Big-Oh Pendantry

Now everybody knows big-Oh notation, right? If you study computer science you learn about it in the first year, if not the first semester. Please allow me to be pedantic for a second.

First of all – and you see this a lot, to the extent that I would say this is actually accepted notation, but I will silently judge you – technically, $O(\cdot)$ is a set of functions. So if you write something like $42n^2 = O(n^2)$, well, hm, that’s a type error. You could use $42n^2 \in O(n^2)$, but I admit that does feel very pedantic even to me. I tend to write the word “is” as follows: $42n^2$ is $O(n^2)$. Maybe that’s me being Dutch, but here we are.

Secondly, don’t leave constant factors in the big Oh, like $O(2n)$. This is one I only see students do and, like, technically you’re not wrong. But I would say there is basically zero tolerance for writing this in a paper unless you’re doing it to make a very particular point. As a student myself I once forgot to simplify $\sqrt4$ on an exercise sheet. Similar thing: it’s not wrong, per se, but it’s certainly a silly way to write 2.

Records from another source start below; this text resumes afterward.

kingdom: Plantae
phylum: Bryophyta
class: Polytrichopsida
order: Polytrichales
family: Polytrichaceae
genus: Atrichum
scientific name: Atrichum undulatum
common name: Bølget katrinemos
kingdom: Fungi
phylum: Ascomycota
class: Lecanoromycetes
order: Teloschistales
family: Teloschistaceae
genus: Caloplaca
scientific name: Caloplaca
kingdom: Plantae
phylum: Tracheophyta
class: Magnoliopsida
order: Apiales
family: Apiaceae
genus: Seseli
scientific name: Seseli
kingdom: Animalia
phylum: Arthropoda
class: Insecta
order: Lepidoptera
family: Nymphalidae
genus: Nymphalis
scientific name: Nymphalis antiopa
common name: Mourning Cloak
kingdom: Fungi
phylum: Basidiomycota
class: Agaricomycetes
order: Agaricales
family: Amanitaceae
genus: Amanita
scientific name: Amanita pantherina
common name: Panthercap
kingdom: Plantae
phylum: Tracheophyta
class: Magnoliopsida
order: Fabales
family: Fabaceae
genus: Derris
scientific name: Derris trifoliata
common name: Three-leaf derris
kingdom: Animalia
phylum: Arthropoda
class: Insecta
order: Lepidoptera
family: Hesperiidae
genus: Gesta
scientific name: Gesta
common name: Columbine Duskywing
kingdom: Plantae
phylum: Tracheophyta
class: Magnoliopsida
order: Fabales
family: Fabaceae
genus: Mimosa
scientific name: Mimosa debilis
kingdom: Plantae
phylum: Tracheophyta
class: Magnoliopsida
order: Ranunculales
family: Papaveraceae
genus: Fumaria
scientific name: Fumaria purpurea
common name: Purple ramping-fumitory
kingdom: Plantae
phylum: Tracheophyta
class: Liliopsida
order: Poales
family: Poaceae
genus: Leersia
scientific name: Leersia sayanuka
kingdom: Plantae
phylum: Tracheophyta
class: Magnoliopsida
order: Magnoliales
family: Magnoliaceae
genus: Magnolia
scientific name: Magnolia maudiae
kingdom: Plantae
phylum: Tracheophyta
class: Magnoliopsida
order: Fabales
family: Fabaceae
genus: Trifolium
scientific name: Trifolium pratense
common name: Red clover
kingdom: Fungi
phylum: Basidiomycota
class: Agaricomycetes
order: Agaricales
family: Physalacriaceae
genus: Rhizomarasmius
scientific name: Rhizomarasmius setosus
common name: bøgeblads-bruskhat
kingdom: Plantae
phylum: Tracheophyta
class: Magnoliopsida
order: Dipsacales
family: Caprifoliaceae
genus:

Finally, $O(\cdot)$ technically needs to know which variable is going to infinity. Usually this is obvious from context, but I find $O(1)$ particularly funny in this sense: it should kind of be $O(\lambda n . 1 )$, right? Nobody is going to write that, of course, but I do want you to make sure that it actually is clear from context: sometimes there are multiple variables (or no visible variables at all). And I did call this episode “pedantry,” you see. I cover my bases like that.